Folarin Balogun: o ‘americano por acaso’ brilha na Copa do Mundo e destaca a complexidade da cidadania nos EUA

Na vitória marcante dos Estados Unidos sobre o Paraguai por 4 a 1, o atacante Folarin Balogun se destacou ao balançar as redes adversárias duas vezes, garantindo um início triunfante para a seleção na Copa do Mundo de 2026. A história de vida de Balogun, no entanto, revela um enredo curioso que enriquece sua presença no time norte-americano. Nascido em Nova York, ele chegou ao mundo de forma inesperada; sua mãe, Florence, estava grávida de sete meses quando um imprevisto com a companhia aérea a impediu de retornar a Londres, onde vivia com o marido, Ben. Assim, o casal permaneceu na cidade americana até que Folarin nasceu em 3 de julho de 2001, conferindo-lhe a cidadania norte-americana.

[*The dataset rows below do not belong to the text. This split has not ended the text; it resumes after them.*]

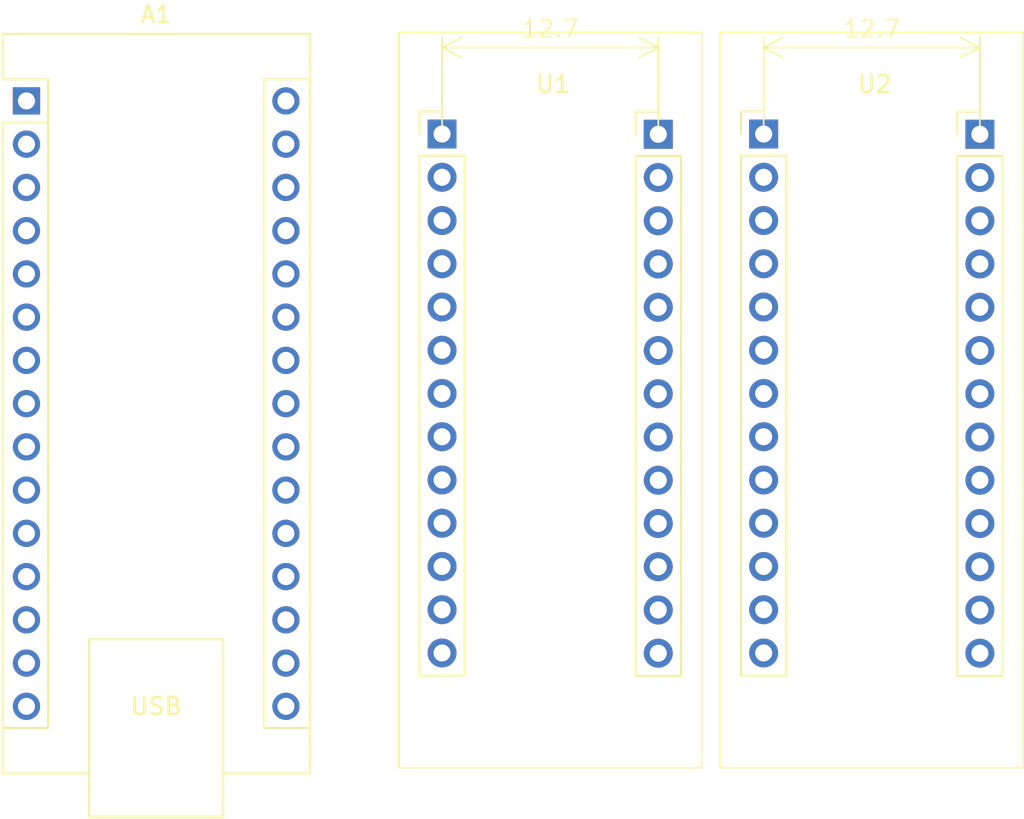
<source format=kicad_pcb>
(kicad_pcb
	(version 20241229)
	(generator "pcbnew")
	(generator_version "9.0")
	(general
		(thickness 1.6)
		(legacy_teardrops no)
	)
	(paper "A4")
	(title_block
		(date "sam. 04 avril 2015")
	)
	(layers
		(0 "F.Cu" signal)
		(2 "B.Cu" signal)
		(9 "F.Adhes" user "F.Adhesive")
		(11 "B.Adhes" user "B.Adhesive")
		(13 "F.Paste" user)
		(15 "B.Paste" user)
		(5 "F.SilkS" user "F.Silkscreen")
		(7 "B.SilkS" user "B.Silkscreen")
		(1 "F.Mask" user)
		(3 "B.Mask" user)
		(17 "Dwgs.User" user "User.Drawings")
		(19 "Cmts.User" user "User.Comments")
		(21 "Eco1.User" user "User.Eco1")
		(23 "Eco2.User" user "User.Eco2")
		(25 "Edge.Cuts" user)
		(27 "Margin" user)
		(31 "F.CrtYd" user "F.Courtyard")
		(29 "B.CrtYd" user "B.Courtyard")
		(35 "F.Fab" user)
		(33 "B.Fab" user)
	)
	(setup
		(stackup
			(layer "F.SilkS"
				(type "Top Silk Screen")
			)
			(layer "F.Paste"
				(type "Top Solder Paste")
			)
			(layer "F.Mask"
				(type "Top Solder Mask")
				(color "Green")
				(thickness 0.01)
			)
			(layer "F.Cu"
				(type "copper")
				(thickness 0.035)
			)
			(layer "dielectric 1"
				(type "core")
				(thickness 1.51)
				(material "FR4")
				(epsilon_r 4.5)
				(loss_tangent 0.02)
			)
			(layer "B.Cu"
				(type "copper")
				(thickness 0.035)
			)
			(layer "B.Mask"
				(type "Bottom Solder Mask")
				(color "Green")
				(thickness 0.01)
			)
			(layer "B.Paste"
				(type "Bottom Solder Paste")
			)
			(layer "B.SilkS"
				(type "Bottom Silk Screen")
			)
			(copper_finish "None")
			(dielectric_constraints no)
		)
		(pad_to_mask_clearance 0)
		(allow_soldermask_bridges_in_footprints no)
		(tenting front back)
		(aux_axis_origin 100 100)
		(grid_origin 100 100)
		(pcbplotparams
			(layerselection 0x00000000_00000000_00000000_000000a5)
			(plot_on_all_layers_selection 0x00000000_00000000_00000000_00000000)
			(disableapertmacros no)
			(usegerberextensions no)
			(usegerberattributes yes)
			(usegerberadvancedattributes yes)
			(creategerberjobfile yes)
			(dashed_line_dash_ratio 12.000000)
			(dashed_line_gap_ratio 3.000000)
			(svgprecision 6)
			(plotframeref no)
			(mode 1)
			(useauxorigin no)
			(hpglpennumber 1)
			(hpglpenspeed 20)
			(hpglpendiameter 15.000000)
			(pdf_front_fp_property_popups yes)
			(pdf_back_fp_property_popups yes)
			(pdf_metadata yes)
			(pdf_single_document no)
			(dxfpolygonmode yes)
			(dxfimperialunits yes)
			(dxfusepcbnewfont yes)
			(psnegative no)
			(psa4output no)
			(plot_black_and_white yes)
			(plotinvisibletext no)
			(sketchpadsonfab no)
			(plotpadnumbers no)
			(hidednponfab no)
			(sketchdnponfab yes)
			(crossoutdnponfab yes)
			(subtractmaskfromsilk no)
			(outputformat 1)
			(mirror no)
			(drillshape 1)
			(scaleselection 1)
			(outputdirectory "")
		)
	)
	(net 0 "")
	(net 1 "GND")
	(net 2 "VCC")
	(net 3 "+5V")
	(net 4 "/A3")
	(net 5 "/A2")
	(net 6 "/A1")
	(net 7 "+3V3")
	(net 8 "/A7")
	(net 9 "/A6")
	(net 10 "unconnected-(A1-A3-Pad22)")
	(net 11 "unconnected-(A1-AREF-Pad18)")
	(net 12 "unconnected-(A1-A7-Pad26)")
	(net 13 "unconnected-(A1-A2-Pad21)")
	(net 14 "unconnected-(A1-MOSI-Pad14)")
	(net 15 "unconnected-(A1-TX1-Pad1)")
	(net 16 "unconnected-(A1-SCL{slash}A5-Pad24)")
	(net 17 "unconnected-(A1-~{RESET}-Pad28)")
	(net 18 "unconnected-(A1-SDA{slash}A4-Pad23)")
	(net 19 "unconnected-(A1-~{RESET}-Pad3)")
	(net 20 "unconnected-(A1-RX1-Pad2)")
	(net 21 "unconnected-(A1-MISO-Pad15)")
	(net 22 "unconnected-(A1-A6-Pad25)")
	(net 23 "unconnected-(A1-SCK-Pad16)")
	(net 24 "/B14")
	(net 25 "/B15")
	(net 26 "/FAIL")
	(net 27 "/B13")
	(net 28 "/PASS")
	(net 29 "/START")
	(net 30 "/B20")
	(net 31 "/B17")
	(net 32 "/B16")
	(net 33 "/B19")
	(net 34 "/B18")
	(net 35 "/A5")
	(net 36 "unconnected-(U1-Rst-Pad21)")
	(net 37 "/A16")
	(net 38 "/A4")
	(net 39 "/A15")
	(net 40 "/A14")
	(net 41 "/A8")
	(net 42 "/A13")
	(net 43 "unconnected-(U1-IB-Pad1)")
	(net 44 "/A11")
	(net 45 "/A10")
	(net 46 "Net-(U1-SDA)")
	(net 47 "/A9")
	(net 48 "Net-(U1-SCL)")
	(net 49 "/A12")
	(net 50 "/A18")
	(net 51 "/B4")
	(net 52 "/B2")
	(net 53 "/B7")
	(net 54 "/B5")
	(net 55 "/B10")
	(net 56 "unconnected-(U2-IB-Pad1)")
	(net 57 "/B11")
	(net 58 "/A17")
	(net 59 "/A20")
	(net 60 "/A19")
	(net 61 "/B9")
	(net 62 "/B8")
	(net 63 "/B6")
	(net 64 "unconnected-(U2-Rst-Pad21)")
	(net 65 "/B3")
	(net 66 "/B1")
	(net 67 "/B12")
	(footprint "Module:Arduino_Nano" (layer "F.Cu") (at 89 59.06))
	(footprint "addedItems:Adafruit MCP23017" (layer "F.Cu") (at 113.41 61.005))
	(footprint "addedItems:Adafruit MCP23017" (layer "F.Cu") (at 132.3 61.005))
	(embedded_fonts no)
)

</source>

Poucas semanas depois, a família retornou à Europa, onde Folarin cresceu e se formou como atleta. Apesar de ser um jogador americano, o atacante nunca residiu no país nem vestiu as camisas de algum clube norte-americano. Sua formação futebolística se deu em solo britânico, iniciando sua trajetória no Arsenal aos 8 anos e passando por todas as categorias de base do clube. Com passagem pelas seleções inferiores da Inglaterra, ele estreou como profissional em 2020.

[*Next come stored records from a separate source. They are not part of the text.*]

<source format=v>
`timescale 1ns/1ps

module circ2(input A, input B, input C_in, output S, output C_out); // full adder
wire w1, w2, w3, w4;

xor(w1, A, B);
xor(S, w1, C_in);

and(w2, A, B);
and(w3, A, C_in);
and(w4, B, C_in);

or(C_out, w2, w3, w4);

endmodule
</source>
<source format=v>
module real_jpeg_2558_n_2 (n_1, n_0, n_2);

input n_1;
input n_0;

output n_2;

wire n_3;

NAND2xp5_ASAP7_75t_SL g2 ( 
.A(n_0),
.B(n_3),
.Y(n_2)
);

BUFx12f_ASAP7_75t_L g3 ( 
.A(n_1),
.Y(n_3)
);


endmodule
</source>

Balogun também jogou pelo Middlesbrough antes de se transferir para o futebol francês, onde brilhou no Reims, marcando 21 gols na Ligue 1 na temporada 2022/2023. Sua atuação impressionante o levou ao Monaco, clube que o contratou por aproximadamente 40 milhões de euros. A conexão com os Estados Unidos foi reforçada em 2023, quando ele decidiu utilizar seu direito à cidadania e começou a defender a seleção americana.

O contexto político em que Balogun se insere indeed um capítulo interessante, especialmente considerando as políticas migratórias mais restritivas implementadas durante o governo de Donald Trump. A questão da cidadania por direito de nascimento, muitas vezes depreciativamente chamada de “bebês âncora”, foi um dos pontos centrais das discussões políticas. A ordem executiva assinada por Trump em janeiro de 2025, que visava limitar essa cidadania automática para filhos de imigrantes não regularizados, gerou controvérsia e foi alvo de desafios judiciais. Se tais políticas tivessem estado em vigor em 2001, a história poderia ter tomado um rumo muito diferente, e os Estados Unidos talvez estivessem sem um dos principais nomes do seu ataque.

A estreia de Balogun na Copa foi um verdadeiro espetáculo, sob a orientação do treinador Mauricio Pochettino. No estádio da Califórnia, ele não apenas marcou dois gols, mas também tomou a dianteira na artilharia provisória do torneio. Sua trajetória ilustra a complexa relação entre identidade e imigração na América, refletindo tanto as esperanças quanto os desafios que moldam as experiências de muitos no país. A jornada de Balogun destaca a contradição de ser um “americano por acaso” em um momento em que discussões sobre imigração dominam as narrativas sociais e políticas. Em toda essa trama, o jovem atacante se tornou um símbolo de resiliência e de como o futebol pode transcender fronteiras, unindo histórias e identidades diversas sob a bandeira da seleção americana.